Tuesday, March 10, 2009

The point of suffering?

Suffering is the necessary feeling of evil. If we don't feel evil we stand antiseptically apart from it, numb. We can't understand evil by thinking about it. The sin of much of our world is that we stand apart from pain; we buy our way out of the pain of being human.

Jesus did not numb himself or withhold from pain. Suffering is the necessary pain so that we know evil, so that we can name evil and confront it. Otherwise we somehow dance through this world and never really feel what is happening.

Brothers and sisters, the irony is not that God should feel so fiercely; it's that his creatures feel so feebly. If there is nothing in your life to cry about, if there is nothing in your life to complain about, if there is nothing in your life to yell about, you must be out of touch. We must all feel and know the pain of humanity. The free space that God leads us into is to feel the full spectrum, from great exaltation and joy, to the pain of mourning and dying and suffering. It's called the Paschal Mystery.

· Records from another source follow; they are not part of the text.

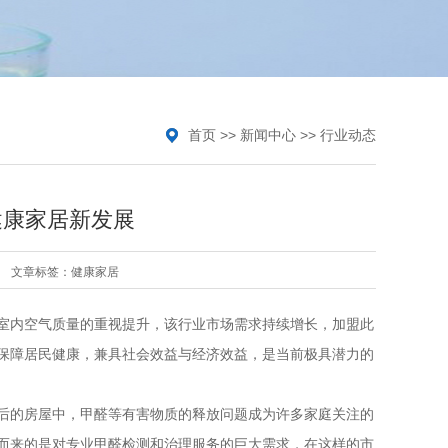
首页
>>
新闻中心
>>
行业动态
健康家居新发展
文章标签：
健康家居
室内空气质量的重视提升，该行业市场需求持续增长，加盟此
保障居民健康，兼具社会效益与经济效益，是当前极具潜力的
后的房屋中，甲醛等有害物质的释放问题成为许多家庭关注的
而来的是对专业甲醛检测和治理服务的巨大需求，在这样的市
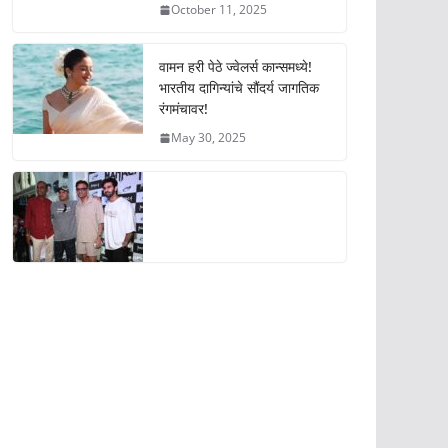
October 11, 2025
वामन हरी पेठे ज्वेलर्स कान्समध्ये!
भारतीय दागिन्यांचे सौंदर्य जागतिक
रंगमंचावर!
May 30, 2025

The totally free person is one who can feel all of it and not be afraid of any of it.

Richard Rohr, from Radical Grace: Daily Meditations, p. 209

This passage brings me to the very heart of what I understand by prayer. The pain we feel in suffering, and still more in compassion (suffering-with), is the pain of the Cross. There is for me no escaping this. It's what Paul is speaking of when he says:

We know that the whole creation has been groaning as in the pains of childbirth right up to the present time. Not only so, but we ourselves, who have the firstfruits of the Spirit, groan inwardly... In the same way, the Spirit helps us in our weakness. We do not know what we ought to pray for, but the Spirit himself intercedes for us with groans that words cannot express. And he who searches our hearts knows the mind of the Spirit, because the Spirit intercedes for the saints in accordance with God's will." (Romans 8.22-23; 26-27)

Creation, the whole web of life and death, birth and agony, is caught up in what I have to call the mystery of the Fall: "For the creation was subjected to frustration, not by its own choice, but by the will of the one who subjected it, in hope that the creation itself will be liberated from its bondage to decay and brought into the glorious freedom of the children of God." (Romans 8.20-21)

Because I don't understand; because as a human being I simply cannot get my heart around the enormity of the world's pain, nor my head around the intricate and endless pattern of causation the gives rise to it; because as a mortal being I cannot comprehend - though I can worship - the economy of salvation, the way the Cross opens the way for "a new Heaven and a new earth" when "[God] will wipe every tear from [his creation's] eyes [when t]here will be no more death or mourning or crying or pain, for the old order of things has passed away..." (Revelation 21.1, 4), I cannot pray straightforward prayers of intercession, as I can for some individual situation of sickness or need. This is why God seems to have called me particularly to pray the Jesus Prayer, so that in my identity with, my compassion for, the pain of the world, I can pray, "Lord Jesus Christ, Son of God, have mercy on me, a sinner", since somehow "me" now includes all that I suffer with, and my sin somehow now includes, or is one with (and this hurts) the sin that causes that universal suffering.

The Jesus Prayer is for me the perfect prayer, since in its cry for mercy it is both petition and intercession, but intercession that transcends my own feebleness and limitation; yet in its repetition, it brings the little mind to silence, and allows the vast stillness of the love of God to come and gentle my crushed and crying heart, and in some way I don't understand, allows a little more of the mercy of Christ into this broken place we live in together.

1 comment:

Dr. Laura Marie Grimes said...

"...it brings the little mind to silence, and allows the vast stillness of the love of God to come and gentle my crushed and crying heart..."

These words are immensely powerful. Thank you.